Why Web Security is a Difficult Problem To Solve

There has been a discussion on how common filters implemented to block XSS are likely to fail. The most common action taken against the user input is converting the characters that could possibly define a tag, event handler etc. into HTML entities. This allows for the input to be displayed correctly but without it being executed.

E.g.
< is converted to &lt;
> is converted to &gt;
& is converted to &amp;amp;amp;amp;amp;amp;
" is converted to &quot;

As RSnake pointed out, its a common mistake not to use g flag in your reg x
So instead of $var =~ s/"/&quot;/;
you need to use $var =~ s/"/&quot;/g;
etc.


But wait, does it really end here?
Given that the web applications uses a lot of other layers (I mean databases, os shells [commands], xml files and what not), filtering for one type of vulnerability may result into another. Especially the sequence of filtering matters a lot.

To explain it more clearly, lets take an example of an imaginary web page that executes following pseudo code.

$input = $_GET['input'];
sanitize($input);
echo "hi $input";
echo `app.exe $input`;

function sanitize($input)
{
replace_all($input, "&|\"|;", ""); // avoid command injection
replace_all($input, "<", "&lt;"); // no XSS
replace_all($input, ">", "&gt;"); // no XSS
return $input;
}

Perfect isn't it? Well absolutely not.

Look at the function 'sanitize',
Line 1 replaces all & with a blank in order to avoid command injection.
But line 2 and 3 actually adds an &amp;amp;amp;amp;amp; and ;

Now when input goes as an argument to app.exe, command is gonna execute!

So input like xyx<ls -l
is going to become xyz&lt;ls -l and is going to get executed.

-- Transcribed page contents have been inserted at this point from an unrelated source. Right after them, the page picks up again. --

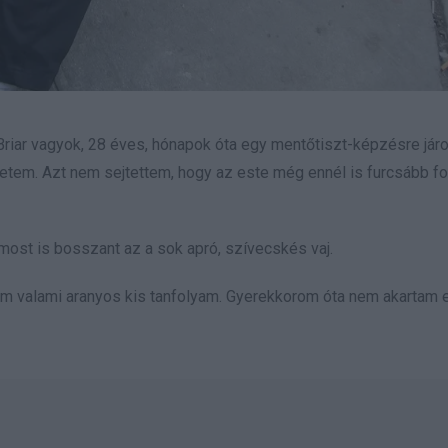
Briar vagyok, 28 éves, hónapok óta egy mentőtiszt-képzésre járo
etem. Azt nem sejtettem, hogy az este még ennél is furcsább fo
 most is bosszant az a sok apró, szívecskés vaj.
em valami aranyos kis tanfolyam. Gyerekkorom óta nem akartam 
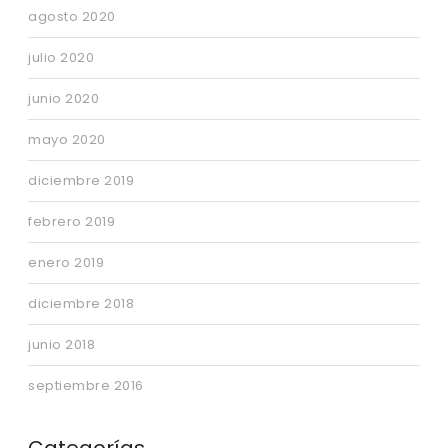
agosto 2020
julio 2020
junio 2020
mayo 2020
diciembre 2019
febrero 2019
enero 2019
diciembre 2018
junio 2018
septiembre 2016
Categorías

This is just an example where only 2 layers were involved (html output, OS shell). But I'm sure there are thousands of combinations like that. And in many cases, command execution will not follow echo "hi $input" immediately. So it will be hard to visualize this case everytime. But it still is going to exist.

As a general rule, I would filter input for a particular layer just before it enters that layer.

Anyone aware of other combinations?
Trackbacks: Forgetting Global Replace XSS Woes

5 comments:

Anonymous said...

nice article

the '&' gets repeated several times in your article text.

gives something like '& amp;amp;amp;amp; ' ......

that makes the perfect example about why web security is hard to implement, and a good illustration about how poorly some blog systems like blog.com try to sanitize user input.

Yoyersteiner said...

Hmm... yes, that example is vulnerable to command line injection, but not because of bad filtering, but because of no filtering. Just calling your sanitize() function does not modify the variable content.

(why I can't use <code> here?)

Kishor said...

Yoyersteiner, its not php/perl code. Its a PSEUDO code.

And
replace_all($input, "&|\"|;", ""); // avoid command injection

is trying to filter command injection.

Anonymous said...

why don't use the escapeshellarg function ?

chandra said...

You have some really great articles.
As a web developer I really know its pretty difficult and at the same time challenging task to develop fool proof web apps.